Exercise materials START
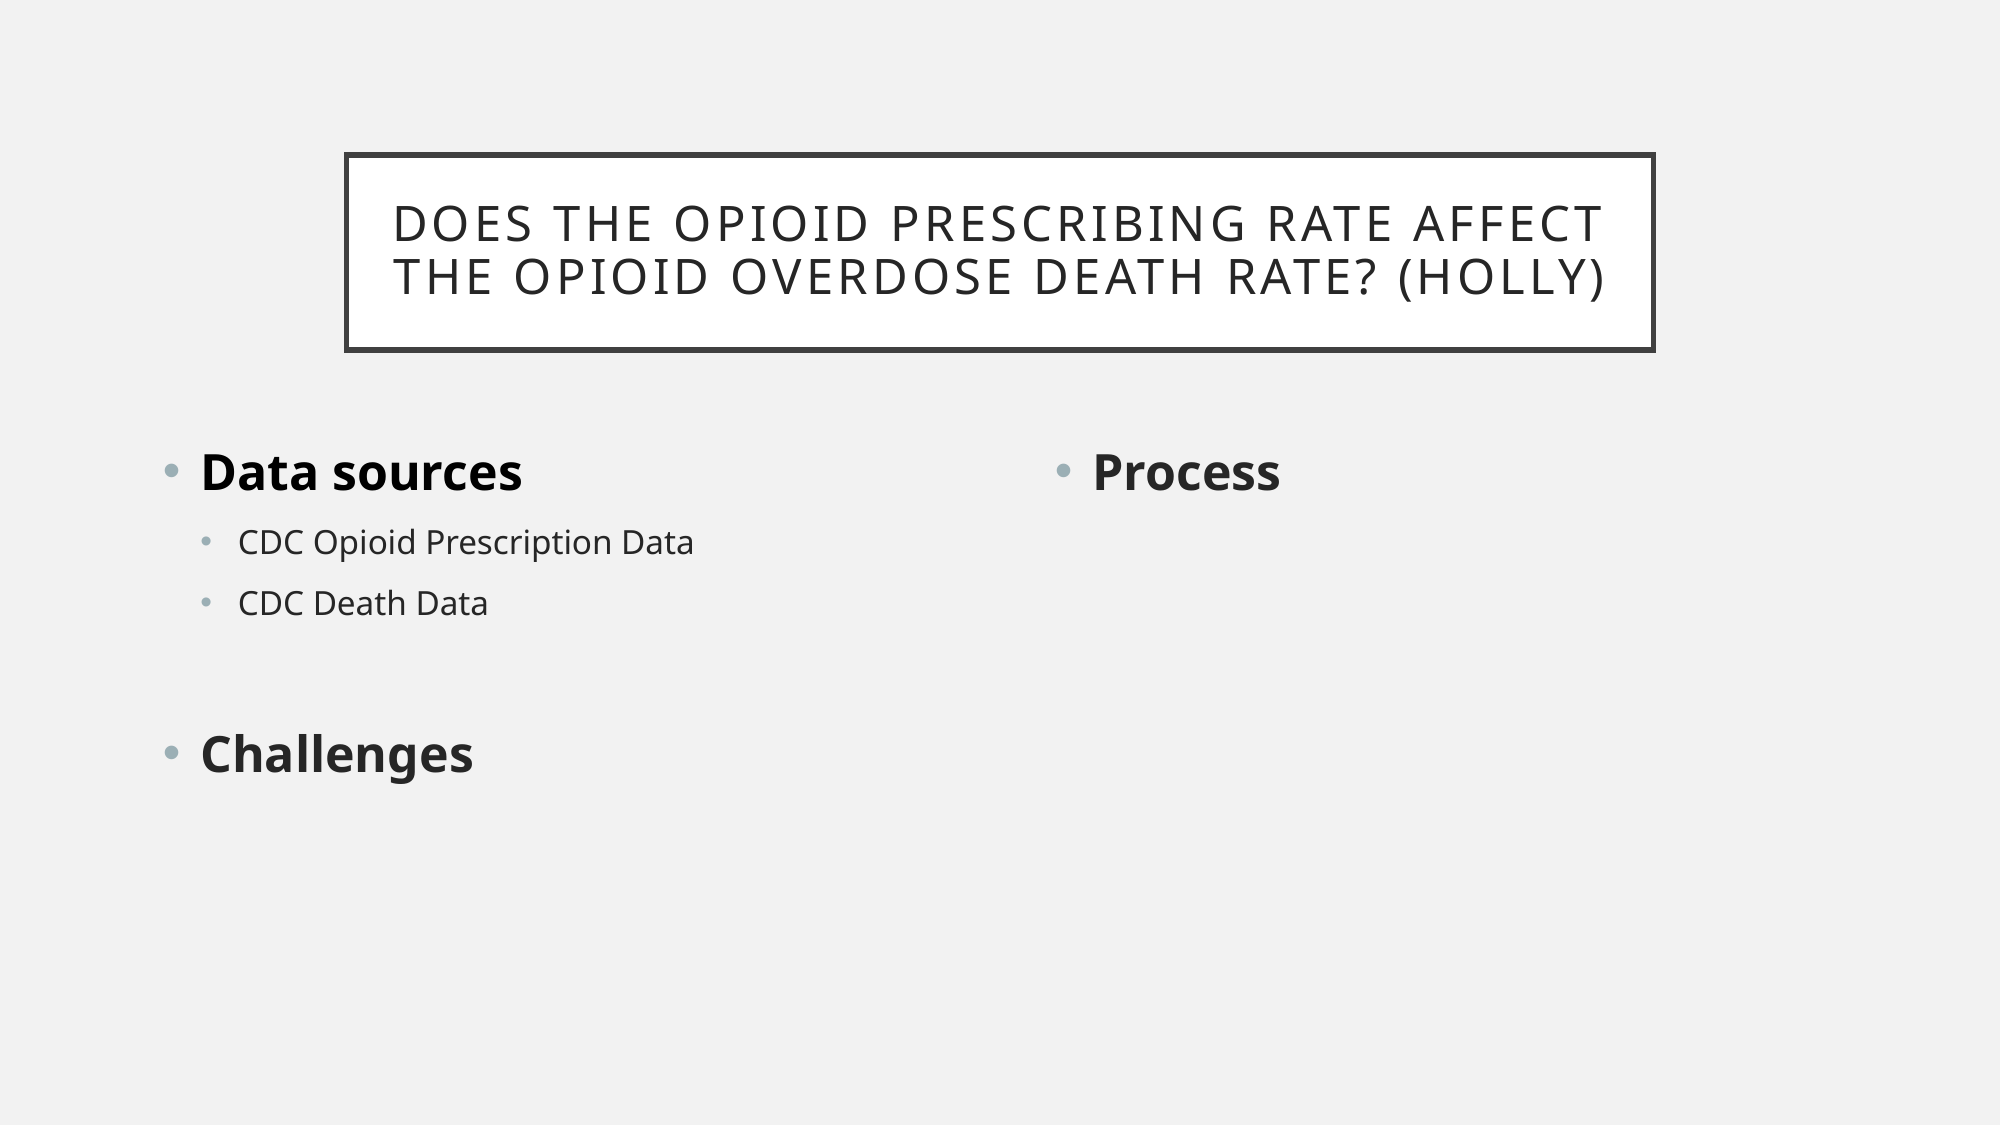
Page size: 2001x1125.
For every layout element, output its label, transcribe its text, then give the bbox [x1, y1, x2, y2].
Exercise materials END
Exercise materials START
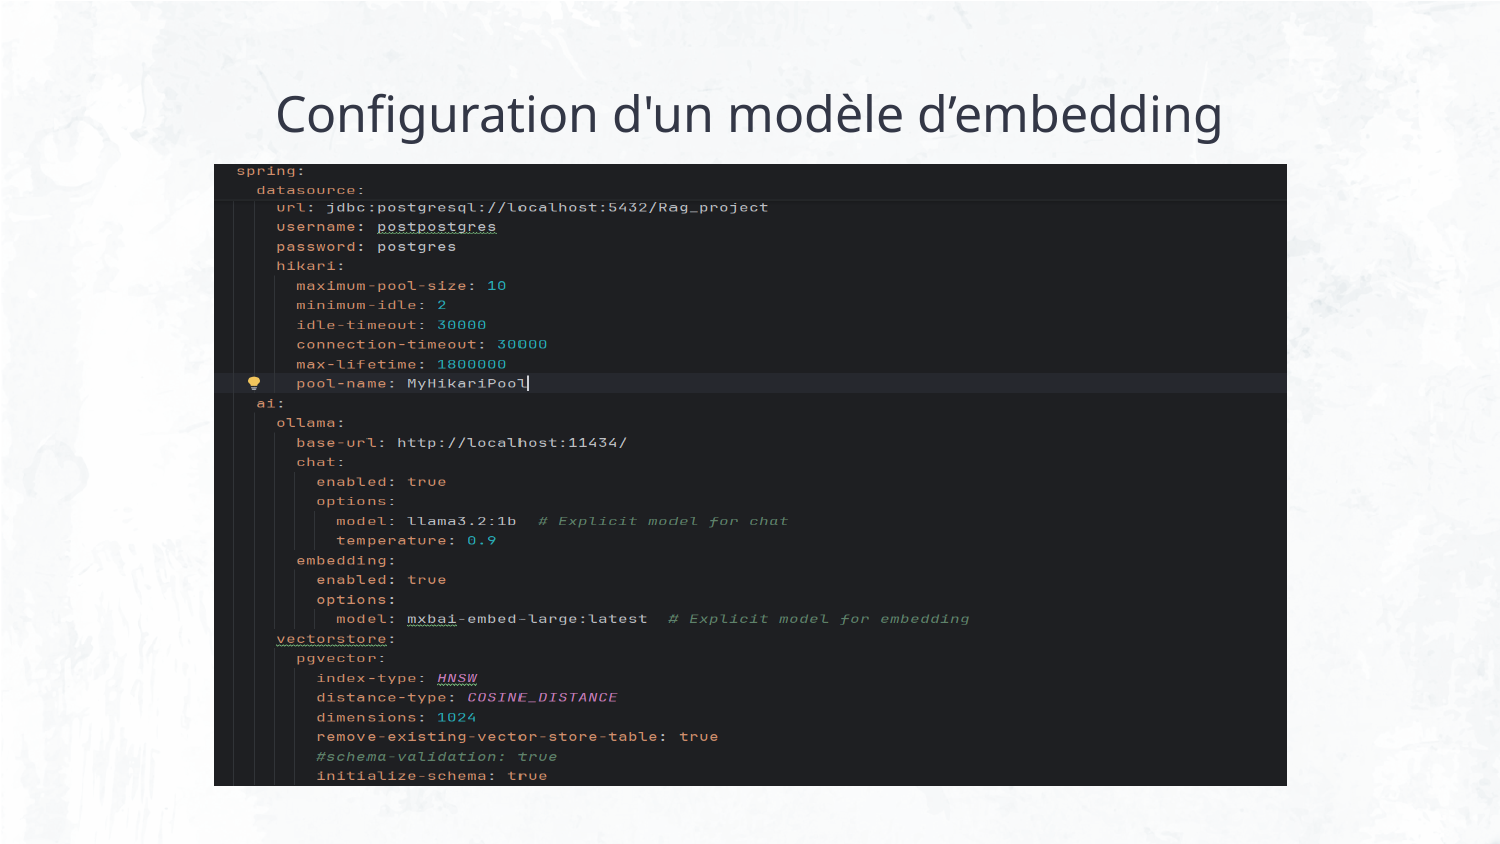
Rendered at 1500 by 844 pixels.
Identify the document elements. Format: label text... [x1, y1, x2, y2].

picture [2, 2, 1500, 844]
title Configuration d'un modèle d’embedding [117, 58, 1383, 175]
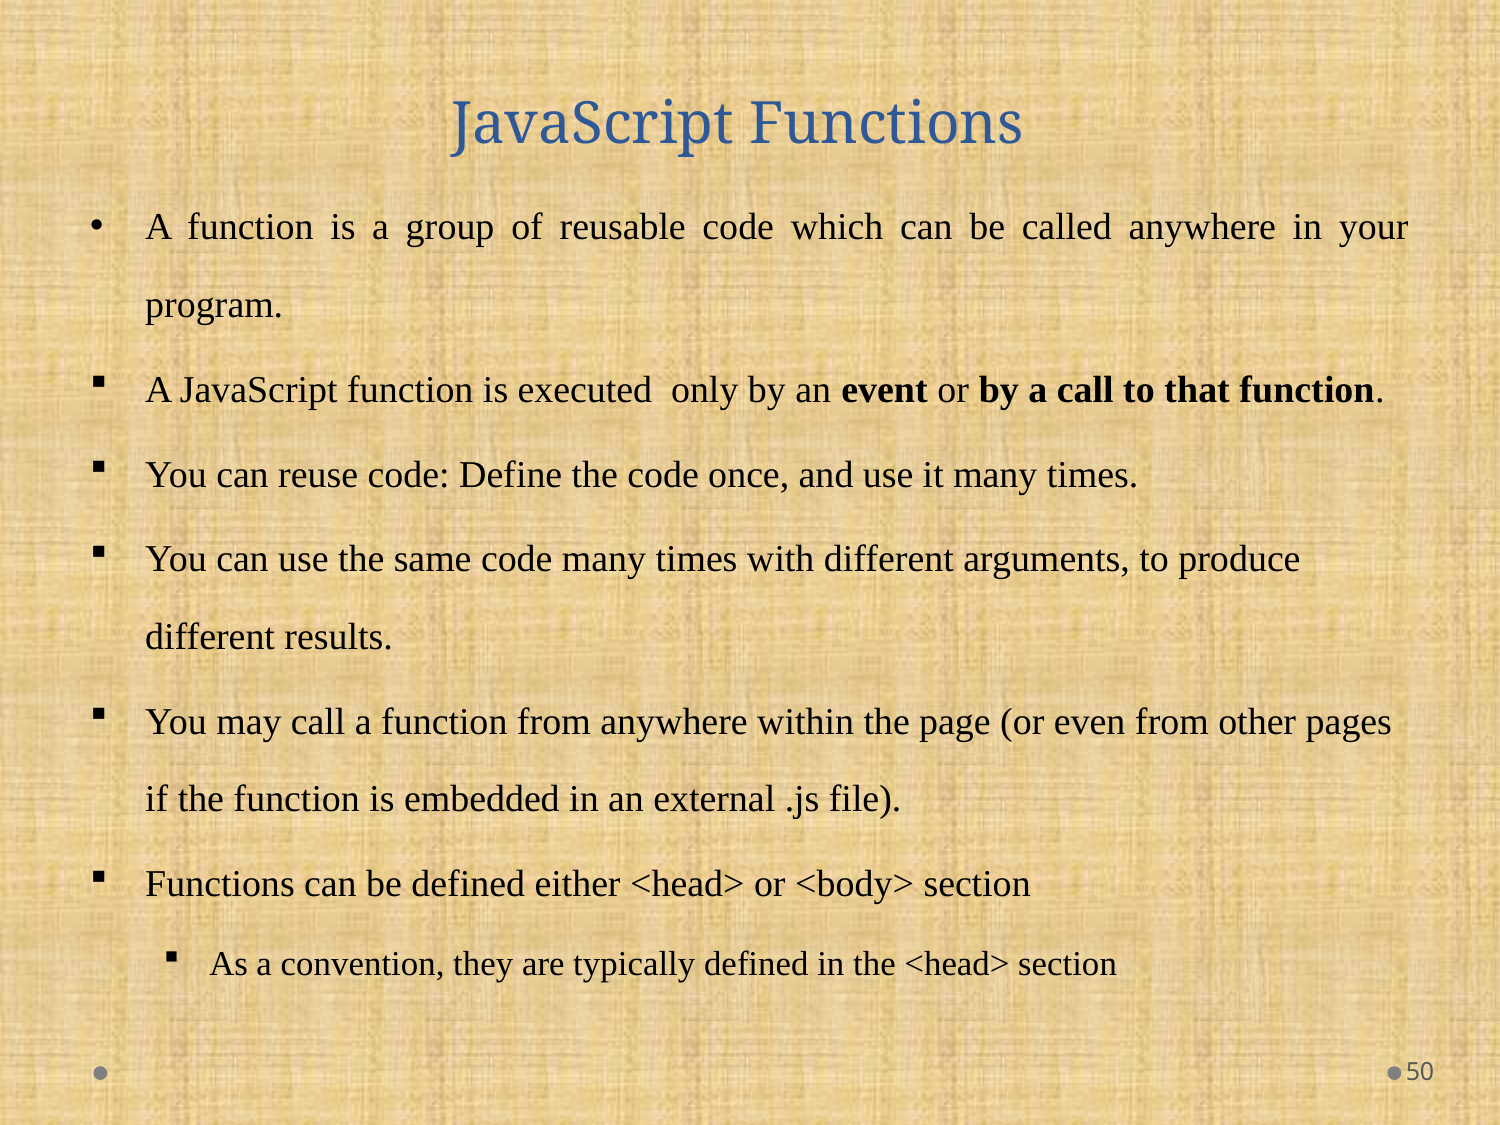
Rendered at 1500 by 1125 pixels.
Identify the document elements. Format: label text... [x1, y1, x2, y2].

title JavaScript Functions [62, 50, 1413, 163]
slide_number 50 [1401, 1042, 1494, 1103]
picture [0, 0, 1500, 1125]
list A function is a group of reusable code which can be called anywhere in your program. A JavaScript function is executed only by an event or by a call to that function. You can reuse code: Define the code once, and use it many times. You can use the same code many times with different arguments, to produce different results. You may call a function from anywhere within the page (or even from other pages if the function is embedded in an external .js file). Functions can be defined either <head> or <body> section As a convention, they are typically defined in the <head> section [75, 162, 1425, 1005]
Exercise materials END
Exercise materials START
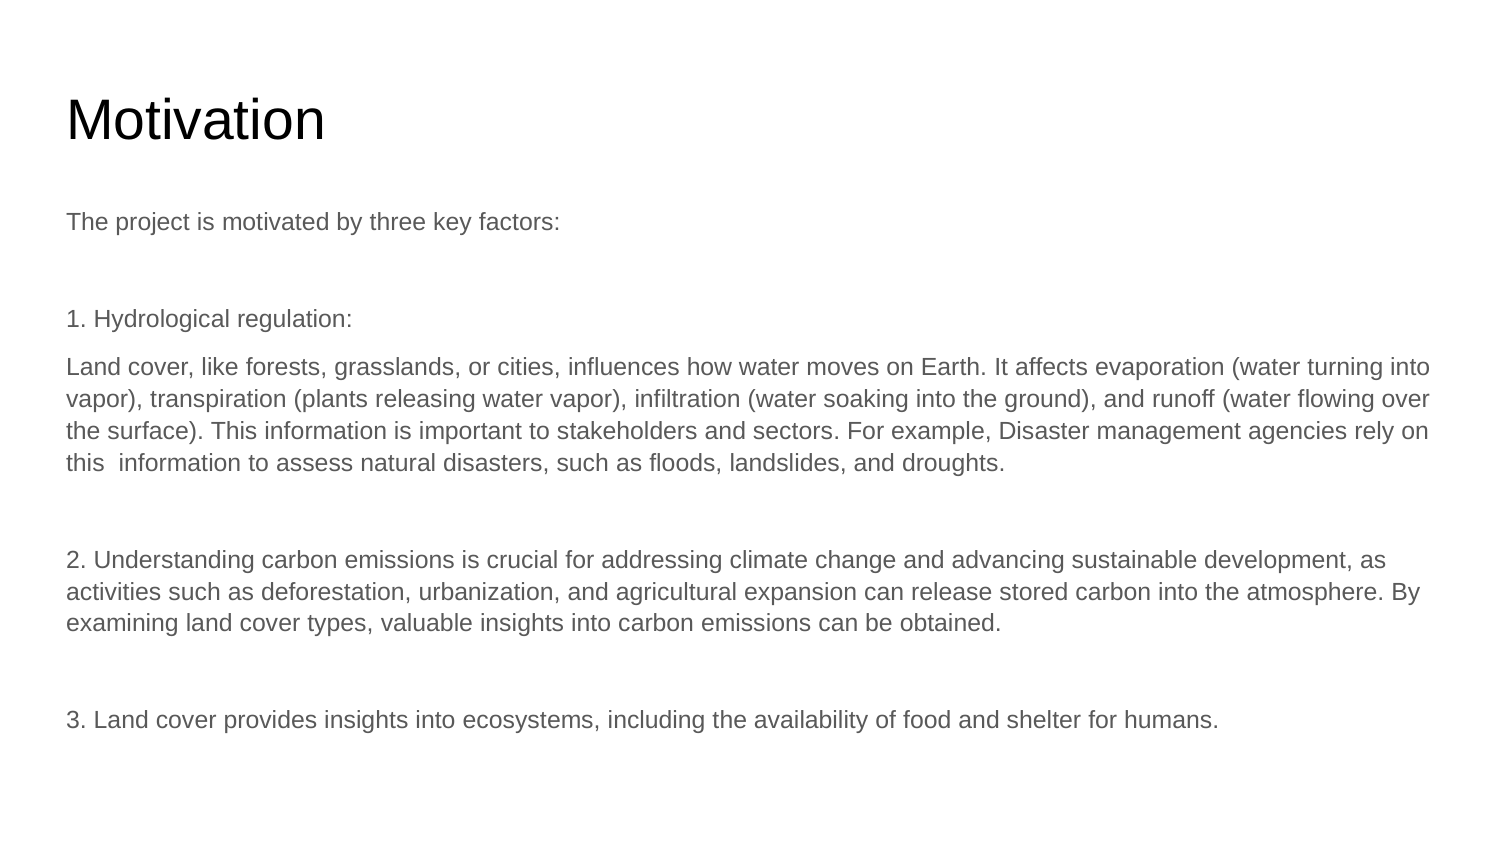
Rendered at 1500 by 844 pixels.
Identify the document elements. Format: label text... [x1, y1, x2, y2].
Exercise materials END
## Action item
Beginning at the line with "Page size: 2001x1125." and stopping after the line with "For every layout", please write out every line of the data above exactly and nothing else.

## Result
Page size: 2001x1125.
For every layout element, output its label, transcribe its text, then give the bbox [x1, y1, x2, y2].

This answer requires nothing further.